Figure 2. The equation of our straight line model (red line) matches the data (blue diamonds) pretty well.

I showed the class how to plot the scatter graph using MS Excel, and how to draw the line to show the modeled data. The measured data are represented as points since the measurements were made at discrete points in time. The modeled equation, however, is a continuous function, hence the straight line. The Excel sheet below (Resource 1) illustrates:

Resource 1: Excel Spreadsheet of Measured versus Modeled Data

The Best Fit Curve

The Excel spreadsheet (Resource 1) was set up so that when I entered the slope (m) and intercept (b) values, the graph would quickly update. So I went through the class. Everyone called out their slope and intercept values, I plugged them in, and they could all see how the modeled line changed slightly based on the points used to calculate it. So I put the question to them, “How can we figure out which model equation is the best?”

That’s how I was able to introduce the topic of error. What if we compared the temperature predicted by the model for each data point, to the actual value. The smaller the difference in modeled versus measured temperatures, the better the fit of the model. Indeed, if we sum all the differences, or better yet take the average of the differences, we could get a single number, we’ll call the average error (ε), that could be used to compare the different models. I used this opportunity to introduce sigma notation, which the pre-calculus students had not seen much of before.

As a first pass (which, as we’ll see below, has a major problem), the error (ε) for each point (i) is:

 \epsilon_i = (T_{measured}-T_{modeled})

The average error is the sum of all the errors divided by the number of points (n) (we have 12 points so n=12 in this example):

(5)  \bar{\epsilon} = \frac{\sum\limits_{i=1}^{n} \epsilon_i}{n}

Now this works, but there is one problem. I was quite pleased and a little bit surprise that one of my students recognized what it was without any coaxing and also suggested a solution: by simply taking the difference to calculate the error, a point that is offset above the modeled line can be canceled out by a point offset by the same amount below the line. So what we really need is to use the absolute value of the error.

(6)  \epsilon_i = \left| T_{measured}-T_{modeled} \right|

This works, and is what we went with, but I did also point that what’s usually done is to use the square of the error instead of the absolute value.
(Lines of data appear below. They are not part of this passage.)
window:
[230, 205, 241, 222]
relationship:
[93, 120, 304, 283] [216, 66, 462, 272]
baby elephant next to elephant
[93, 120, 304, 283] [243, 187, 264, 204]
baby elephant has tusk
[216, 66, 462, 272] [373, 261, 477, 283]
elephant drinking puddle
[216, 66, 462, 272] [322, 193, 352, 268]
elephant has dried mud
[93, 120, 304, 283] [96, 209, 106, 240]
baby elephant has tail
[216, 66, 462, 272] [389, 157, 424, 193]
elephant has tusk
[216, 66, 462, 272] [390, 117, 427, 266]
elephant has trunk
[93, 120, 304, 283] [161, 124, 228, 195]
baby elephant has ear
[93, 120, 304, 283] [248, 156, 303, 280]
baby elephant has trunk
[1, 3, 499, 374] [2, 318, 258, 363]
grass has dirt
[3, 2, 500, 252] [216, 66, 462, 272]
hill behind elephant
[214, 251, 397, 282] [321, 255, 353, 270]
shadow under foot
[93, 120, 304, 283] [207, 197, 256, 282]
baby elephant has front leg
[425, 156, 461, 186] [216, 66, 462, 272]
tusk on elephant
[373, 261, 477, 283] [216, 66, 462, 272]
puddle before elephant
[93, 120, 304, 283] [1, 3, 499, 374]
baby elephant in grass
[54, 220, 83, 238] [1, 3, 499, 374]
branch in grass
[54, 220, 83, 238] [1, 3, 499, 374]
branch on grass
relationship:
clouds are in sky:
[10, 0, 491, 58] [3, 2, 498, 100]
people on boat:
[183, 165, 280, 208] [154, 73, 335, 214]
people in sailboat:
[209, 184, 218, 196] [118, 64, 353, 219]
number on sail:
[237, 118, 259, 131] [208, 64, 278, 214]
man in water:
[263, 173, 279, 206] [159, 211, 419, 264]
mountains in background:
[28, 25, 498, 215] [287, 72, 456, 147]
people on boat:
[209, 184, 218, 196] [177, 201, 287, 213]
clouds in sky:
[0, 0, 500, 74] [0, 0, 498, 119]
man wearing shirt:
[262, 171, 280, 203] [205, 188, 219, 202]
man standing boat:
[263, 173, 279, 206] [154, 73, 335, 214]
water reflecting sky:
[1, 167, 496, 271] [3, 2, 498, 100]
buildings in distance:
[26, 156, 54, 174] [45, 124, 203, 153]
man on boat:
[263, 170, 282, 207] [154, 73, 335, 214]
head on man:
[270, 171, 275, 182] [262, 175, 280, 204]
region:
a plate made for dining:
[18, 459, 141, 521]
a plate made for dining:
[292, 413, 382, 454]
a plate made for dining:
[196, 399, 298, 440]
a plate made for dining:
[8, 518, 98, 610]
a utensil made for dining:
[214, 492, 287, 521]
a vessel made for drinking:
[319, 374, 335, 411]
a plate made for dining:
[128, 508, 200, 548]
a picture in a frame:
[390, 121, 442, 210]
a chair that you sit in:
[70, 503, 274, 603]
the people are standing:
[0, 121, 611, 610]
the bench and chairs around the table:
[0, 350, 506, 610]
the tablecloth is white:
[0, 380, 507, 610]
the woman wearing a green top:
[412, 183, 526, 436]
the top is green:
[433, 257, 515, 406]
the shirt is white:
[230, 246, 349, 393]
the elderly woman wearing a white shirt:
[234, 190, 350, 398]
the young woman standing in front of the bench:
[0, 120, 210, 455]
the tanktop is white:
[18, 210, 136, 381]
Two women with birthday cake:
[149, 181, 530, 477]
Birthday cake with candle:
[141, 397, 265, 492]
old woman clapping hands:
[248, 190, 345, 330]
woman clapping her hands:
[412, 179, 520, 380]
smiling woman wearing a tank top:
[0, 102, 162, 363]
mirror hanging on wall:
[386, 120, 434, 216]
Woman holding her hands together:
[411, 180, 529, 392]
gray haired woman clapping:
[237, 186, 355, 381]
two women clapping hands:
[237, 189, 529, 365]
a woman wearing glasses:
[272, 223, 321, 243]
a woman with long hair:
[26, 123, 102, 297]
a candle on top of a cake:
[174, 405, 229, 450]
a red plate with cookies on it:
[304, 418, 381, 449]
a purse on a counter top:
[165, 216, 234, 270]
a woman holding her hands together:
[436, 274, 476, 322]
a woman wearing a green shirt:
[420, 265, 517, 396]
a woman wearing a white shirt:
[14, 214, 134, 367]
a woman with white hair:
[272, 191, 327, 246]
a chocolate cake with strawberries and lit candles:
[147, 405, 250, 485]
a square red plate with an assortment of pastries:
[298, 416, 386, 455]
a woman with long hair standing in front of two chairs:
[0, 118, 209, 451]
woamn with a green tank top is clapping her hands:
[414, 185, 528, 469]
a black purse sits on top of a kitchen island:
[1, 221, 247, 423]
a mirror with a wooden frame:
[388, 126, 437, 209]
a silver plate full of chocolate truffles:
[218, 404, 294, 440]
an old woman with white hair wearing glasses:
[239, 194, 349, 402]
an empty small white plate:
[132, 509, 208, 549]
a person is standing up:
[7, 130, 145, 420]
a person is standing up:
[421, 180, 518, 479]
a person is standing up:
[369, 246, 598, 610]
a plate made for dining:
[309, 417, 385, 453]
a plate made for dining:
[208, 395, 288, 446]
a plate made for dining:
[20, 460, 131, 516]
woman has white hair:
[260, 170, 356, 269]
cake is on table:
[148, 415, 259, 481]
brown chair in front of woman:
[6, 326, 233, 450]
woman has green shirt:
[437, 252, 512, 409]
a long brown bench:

Squaring makes any number positive, so it accomplishes the same goal as the absolute value, and is the approach we’ll use when I go into linear regression later on.

Setting up the Excel spreadsheet to calculate the average error is fairly straightforward as shown in Resource 2:

Resource 2. Calculating the average error using Excel.

So once again, we went through the class and everyone called out their slope and intercept values and cheered when I plugged the numbers in and they saw if they had the lowest value.

It is important to remember, though, that the competition gives a somewhat random result: students’ average error is a function of the points they happened to pick, not how well they did the math (assuming everyone did the math correctly).

Figure 2. Showing the spreadsheet used to calculate the average error (Resource 2).